Rasi ran toward her. He’d never get there in time.

She turned her head back to her father’s broken body. He took one final gasp and she swore she saw his soul leave his body.

And with his final breath, the air sucked out of the room like a vacuum. Then, as suddenly as the air had left, it exploded back into the room with an inferno of blinding flames. The fire engulfed her and everyone else. She squinted away from the scorching pain that was sure to follow. But instead of burning, every nerve in her tired body tingled as the fire passed through her soul.

Scorne turned away from the blanketing flames.

R
asi fell to his knees in the engulfing flames. He covered his face with his arms. The fire smothered him, trapping him. He tried to turn away but the flames were everywhere. Every hair on his body stood on end. He opened his eyes to an exquisite wall of dancing orange and black. He should have burned, that much he knew, but he didn’t, which told him he was still alive. He held his breath, though he may not have needed to.

The exploding fire dissipated as quickly as it had begun, sucking into the dungeon walls. Rasi rubbed the blur from his eyes.

Rasi, get up,
Alina screamed in his head.

He focused on her table. He had a chance.

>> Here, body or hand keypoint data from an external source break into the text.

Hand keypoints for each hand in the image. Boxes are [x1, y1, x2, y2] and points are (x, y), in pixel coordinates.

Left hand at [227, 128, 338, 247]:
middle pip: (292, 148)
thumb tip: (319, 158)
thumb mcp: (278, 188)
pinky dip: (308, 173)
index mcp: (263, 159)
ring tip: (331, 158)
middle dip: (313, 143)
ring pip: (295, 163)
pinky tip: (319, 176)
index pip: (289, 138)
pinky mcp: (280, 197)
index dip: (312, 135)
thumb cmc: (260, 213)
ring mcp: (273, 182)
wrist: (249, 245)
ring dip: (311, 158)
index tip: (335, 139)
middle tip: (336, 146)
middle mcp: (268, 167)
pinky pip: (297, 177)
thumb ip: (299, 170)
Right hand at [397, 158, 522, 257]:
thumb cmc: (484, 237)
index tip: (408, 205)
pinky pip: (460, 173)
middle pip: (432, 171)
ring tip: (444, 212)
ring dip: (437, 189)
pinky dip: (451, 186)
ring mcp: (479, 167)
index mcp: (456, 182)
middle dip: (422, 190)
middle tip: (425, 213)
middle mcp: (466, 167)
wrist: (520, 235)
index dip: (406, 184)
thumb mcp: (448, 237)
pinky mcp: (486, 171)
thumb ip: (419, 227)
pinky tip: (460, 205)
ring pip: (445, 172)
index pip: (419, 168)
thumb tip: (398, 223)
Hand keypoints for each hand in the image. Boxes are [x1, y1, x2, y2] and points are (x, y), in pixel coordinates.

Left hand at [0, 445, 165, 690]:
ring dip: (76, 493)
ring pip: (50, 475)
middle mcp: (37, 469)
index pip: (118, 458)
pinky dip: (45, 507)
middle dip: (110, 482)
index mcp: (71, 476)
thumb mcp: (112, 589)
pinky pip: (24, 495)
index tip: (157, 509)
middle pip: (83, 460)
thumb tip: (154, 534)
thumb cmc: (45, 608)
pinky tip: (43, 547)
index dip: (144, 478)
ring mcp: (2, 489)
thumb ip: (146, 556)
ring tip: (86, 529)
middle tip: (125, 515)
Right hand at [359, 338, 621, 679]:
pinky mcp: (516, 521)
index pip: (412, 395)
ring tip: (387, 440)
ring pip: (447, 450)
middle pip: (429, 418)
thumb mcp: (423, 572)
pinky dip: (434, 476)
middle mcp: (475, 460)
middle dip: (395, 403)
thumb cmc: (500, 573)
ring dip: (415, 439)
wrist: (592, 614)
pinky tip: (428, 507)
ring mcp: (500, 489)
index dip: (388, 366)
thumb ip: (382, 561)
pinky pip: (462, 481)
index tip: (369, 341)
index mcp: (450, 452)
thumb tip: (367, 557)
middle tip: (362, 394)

Scorne wobbled next to her, not yet having recovered his senses. He reached out with his knife hanging limply from his hand, feeling for something to balance himself against but grabbing only emptiness.

Rasi started to run again, though his head hadn’t cleared. He saw three of Scorne’s outstretched arms and grabbed the middle one. In a single fluid motion, Rasi pulled Scorne’s wrist downward while driving his other hand against his enemy’s elbow with a brutal snap. Scorne howled and pulled his mangled arm away. His knife clanged to the stone floor.

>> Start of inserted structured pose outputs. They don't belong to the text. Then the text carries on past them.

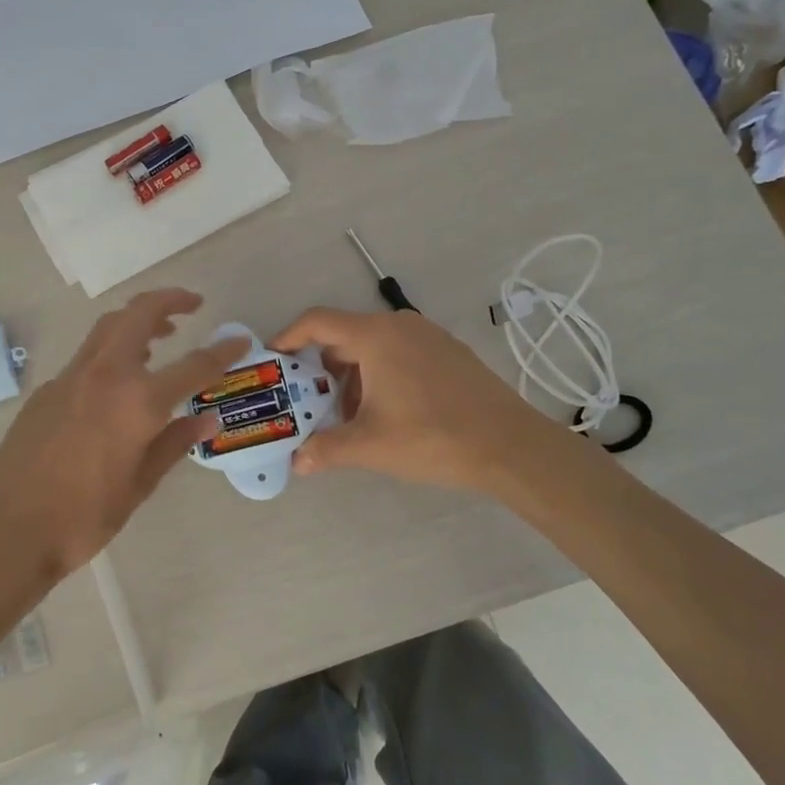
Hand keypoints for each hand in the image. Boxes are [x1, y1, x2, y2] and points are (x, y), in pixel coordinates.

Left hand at [0, 290, 246, 582]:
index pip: (192, 365)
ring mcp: (70, 377)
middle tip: (193, 304)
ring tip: (161, 334)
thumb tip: (206, 418)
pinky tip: (118, 381)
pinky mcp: (46, 390)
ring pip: (108, 327)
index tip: (240, 341)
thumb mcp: (139, 485)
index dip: (221, 352)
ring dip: (137, 319)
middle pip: (139, 315)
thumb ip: (174, 443)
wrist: (7, 530)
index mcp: (137, 401)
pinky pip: (87, 356)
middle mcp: (105, 375)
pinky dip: (112, 349)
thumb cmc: (83, 517)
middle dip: (169, 300)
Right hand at [268, 307, 569, 494]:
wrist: (511, 446)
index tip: (272, 361)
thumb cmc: (432, 437)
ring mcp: (428, 336)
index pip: (317, 321)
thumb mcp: (370, 446)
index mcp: (375, 336)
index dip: (288, 337)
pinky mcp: (448, 353)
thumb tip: (297, 462)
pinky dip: (379, 376)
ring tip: (348, 417)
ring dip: (351, 377)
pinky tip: (385, 414)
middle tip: (307, 401)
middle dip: (320, 368)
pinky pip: (398, 354)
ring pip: (372, 347)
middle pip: (343, 336)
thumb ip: (325, 449)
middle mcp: (399, 325)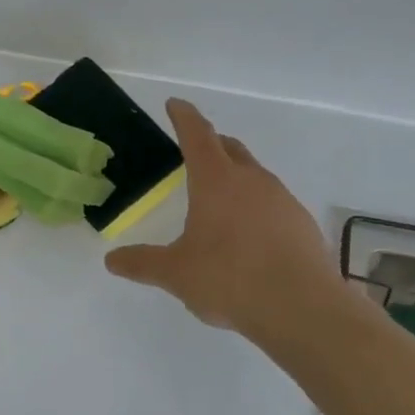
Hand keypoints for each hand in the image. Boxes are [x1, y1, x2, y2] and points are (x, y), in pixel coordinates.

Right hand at [104, 99, 344, 346]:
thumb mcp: (176, 273)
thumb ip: (143, 264)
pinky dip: (256, 205)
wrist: (303, 310)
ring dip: (236, 176)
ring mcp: (282, 200)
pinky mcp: (302, 224)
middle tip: (195, 149)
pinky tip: (250, 234)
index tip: (175, 104)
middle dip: (211, 143)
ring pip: (254, 175)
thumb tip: (111, 261)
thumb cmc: (229, 279)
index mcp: (215, 180)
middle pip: (230, 148)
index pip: (197, 135)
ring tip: (220, 198)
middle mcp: (251, 180)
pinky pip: (273, 202)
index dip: (184, 117)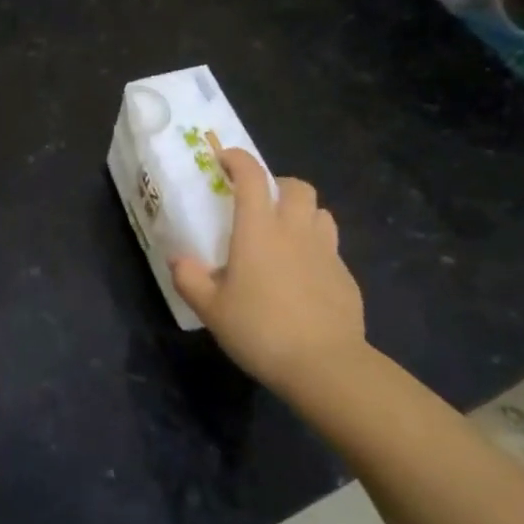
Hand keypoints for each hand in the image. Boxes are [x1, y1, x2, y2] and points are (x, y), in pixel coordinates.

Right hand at [172, 149, 371, 401]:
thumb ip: (190, 279)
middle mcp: (295, 230)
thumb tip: (178, 260)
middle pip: (295, 185)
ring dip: (301, 213)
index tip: (224, 159)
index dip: (238, 159)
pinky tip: (303, 276)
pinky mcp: (345, 275)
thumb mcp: (211, 309)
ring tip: (284, 235)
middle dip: (277, 185)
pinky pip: (330, 246)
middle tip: (259, 205)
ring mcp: (326, 251)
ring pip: (319, 212)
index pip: (251, 176)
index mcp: (259, 229)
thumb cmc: (260, 329)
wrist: (324, 364)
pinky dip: (315, 248)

Rasi tackled him. A strap shot toward Scorne’s face. Though dazed, the symbiot jerked his head to the side and avoided the hardened strap’s blow. Stone fragments and dust shot into the air.

Scorne tried to sit up, but Rasi grabbed his ears and slammed the back of his head against the floor. Another strap attacked, this time striking the shifting metal on Scorne’s forehead, pounding his exposed head against the floor again.